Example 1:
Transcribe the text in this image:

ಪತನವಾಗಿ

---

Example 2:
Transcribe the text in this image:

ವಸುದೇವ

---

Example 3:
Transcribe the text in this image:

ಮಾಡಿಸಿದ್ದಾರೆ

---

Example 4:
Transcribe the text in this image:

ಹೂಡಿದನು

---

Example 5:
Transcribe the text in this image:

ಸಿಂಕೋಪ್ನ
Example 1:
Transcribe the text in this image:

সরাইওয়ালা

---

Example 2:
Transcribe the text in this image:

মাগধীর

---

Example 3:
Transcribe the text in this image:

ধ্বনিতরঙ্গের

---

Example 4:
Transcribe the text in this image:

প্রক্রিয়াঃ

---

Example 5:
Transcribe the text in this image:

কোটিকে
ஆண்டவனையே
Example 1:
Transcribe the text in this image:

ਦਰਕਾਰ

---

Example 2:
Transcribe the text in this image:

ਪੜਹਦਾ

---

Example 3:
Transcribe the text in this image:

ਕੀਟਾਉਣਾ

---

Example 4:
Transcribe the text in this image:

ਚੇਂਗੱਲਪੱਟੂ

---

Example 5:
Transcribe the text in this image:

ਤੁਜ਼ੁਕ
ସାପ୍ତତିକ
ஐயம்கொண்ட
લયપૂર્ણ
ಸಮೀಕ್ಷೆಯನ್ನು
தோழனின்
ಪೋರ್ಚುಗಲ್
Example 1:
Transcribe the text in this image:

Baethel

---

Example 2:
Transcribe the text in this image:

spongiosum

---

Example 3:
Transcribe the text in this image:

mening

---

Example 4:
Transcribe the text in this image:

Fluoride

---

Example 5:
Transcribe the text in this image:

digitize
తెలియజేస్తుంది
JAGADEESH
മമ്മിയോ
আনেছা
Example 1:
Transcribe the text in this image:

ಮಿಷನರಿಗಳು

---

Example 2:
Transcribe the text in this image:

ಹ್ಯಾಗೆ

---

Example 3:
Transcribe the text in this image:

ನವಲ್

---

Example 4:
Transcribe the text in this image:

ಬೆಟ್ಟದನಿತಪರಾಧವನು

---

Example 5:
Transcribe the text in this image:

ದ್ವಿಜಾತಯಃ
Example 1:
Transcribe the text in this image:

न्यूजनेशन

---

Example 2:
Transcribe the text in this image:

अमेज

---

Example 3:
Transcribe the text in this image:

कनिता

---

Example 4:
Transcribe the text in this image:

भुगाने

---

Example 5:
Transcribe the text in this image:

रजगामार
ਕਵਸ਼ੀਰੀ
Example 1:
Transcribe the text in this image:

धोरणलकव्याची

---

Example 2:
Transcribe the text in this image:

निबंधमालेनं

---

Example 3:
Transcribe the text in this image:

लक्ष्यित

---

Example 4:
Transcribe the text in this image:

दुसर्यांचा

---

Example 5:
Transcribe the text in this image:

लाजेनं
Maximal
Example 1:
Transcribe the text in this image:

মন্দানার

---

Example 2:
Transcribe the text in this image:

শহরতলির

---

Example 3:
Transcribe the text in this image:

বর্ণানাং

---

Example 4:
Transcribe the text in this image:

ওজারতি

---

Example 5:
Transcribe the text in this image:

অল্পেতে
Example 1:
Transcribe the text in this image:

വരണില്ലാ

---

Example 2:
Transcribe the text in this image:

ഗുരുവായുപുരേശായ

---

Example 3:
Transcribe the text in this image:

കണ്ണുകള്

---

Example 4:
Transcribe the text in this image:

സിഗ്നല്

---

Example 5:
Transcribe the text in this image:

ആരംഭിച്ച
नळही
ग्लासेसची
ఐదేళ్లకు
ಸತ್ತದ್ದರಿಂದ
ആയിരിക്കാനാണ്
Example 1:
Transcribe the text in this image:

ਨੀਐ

────────────────

Your task -
Each entry shown above must be retyped word for word.

Task solution -
Example 1:
Transcribe the text in this image:

ಪತನವಾಗಿ

---

Example 2:
Transcribe the text in this image:

ವಸುದೇವ

---

Example 3:
Transcribe the text in this image:

ಮಾಡಿಸಿದ್ದಾರೆ

---

Example 4:
Transcribe the text in this image:

ಹೂಡಿದನು

---

Example 5:
Transcribe the text in this image:

ಸಿಂಕೋಪ್ನ
Example 1:
Transcribe the text in this image:

সরাইওয়ালা

---

Example 2:
Transcribe the text in this image:

মাগধীর

---

Example 3:
Transcribe the text in this image:

ধ্বনিতরঙ্গের

---

Example 4:
Transcribe the text in this image:

প্রক্রিয়াঃ

---

Example 5:
Transcribe the text in this image:

কোটিকে
ஆண்டவனையே
Example 1:
Transcribe the text in this image:

ਦਰਕਾਰ

---

Example 2:
Transcribe the text in this image:

ਪੜਹਦਾ

---

Example 3:
Transcribe the text in this image:

ਕੀਟਾਉਣਾ

---

Example 4:
Transcribe the text in this image:

ਚੇਂਗੱਲਪੱਟੂ

---

Example 5:
Transcribe the text in this image:

ਤੁਜ਼ੁਕ
ସାପ୍ତତିକ
ஐயம்கொண்ட
લયપૂર્ણ
ಸಮೀಕ್ಷೆಯನ್ನು
தோழனின்
ಪೋರ್ಚುಗಲ್
Example 1:
Transcribe the text in this image:

Baethel

---

Example 2:
Transcribe the text in this image:

spongiosum

---

Example 3:
Transcribe the text in this image:

mening

---

Example 4:
Transcribe the text in this image:

Fluoride

---

Example 5:
Transcribe the text in this image:

digitize
తెలియజేస్తుంది
JAGADEESH
മമ്മിയോ
আনেছা
Example 1:
Transcribe the text in this image:

ಮಿಷನರಿಗಳು

---

Example 2:
Transcribe the text in this image:

ಹ್ಯಾಗೆ

---

Example 3:
Transcribe the text in this image:

ನವಲ್

---

Example 4:
Transcribe the text in this image:

ಬೆಟ್ಟದನಿತಪರಾಧವನು

---

Example 5:
Transcribe the text in this image:

ದ್ವಿಜಾತಯಃ
Example 1:
Transcribe the text in this image:

न्यूजनेशन

---

Example 2:
Transcribe the text in this image:

अमेज

---

Example 3:
Transcribe the text in this image:

कनिता

---

Example 4:
Transcribe the text in this image:

भुगाने

---

Example 5:
Transcribe the text in this image:

रजगामार
ਕਵਸ਼ੀਰੀ
Example 1:
Transcribe the text in this image:

धोरणलकव्याची

---

Example 2:
Transcribe the text in this image:

निबंधमालेनं

---

Example 3:
Transcribe the text in this image:

लक्ष्यित

---

Example 4:
Transcribe the text in this image:

दुसर्यांचा

---

Example 5:
Transcribe the text in this image:

लाजेनं
Maximal
Example 1:
Transcribe the text in this image:

মন্দানার

---

Example 2:
Transcribe the text in this image:

শহরতলির

---

Example 3:
Transcribe the text in this image:

বর্ণানাং

---

Example 4:
Transcribe the text in this image:

ওজারতি

---

Example 5:
Transcribe the text in this image:

অল্পেতে
Example 1:
Transcribe the text in this image:

വരണില്ലാ

---

Example 2:
Transcribe the text in this image:

ഗുരുവായുപുരേശായ

---

Example 3:
Transcribe the text in this image:

കണ്ണുകള്

---

Example 4:
Transcribe the text in this image:

സിഗ്നല്

---

Example 5:
Transcribe the text in this image:

ആരംഭിച്ച
नळही
ग्लासेसची
ఐదేళ్లకు
ಸತ್ತದ್ದರಿಂದ
ആയിരിക്കാനാണ്
Example 1:
Transcribe the text in this image:

ਨੀਐ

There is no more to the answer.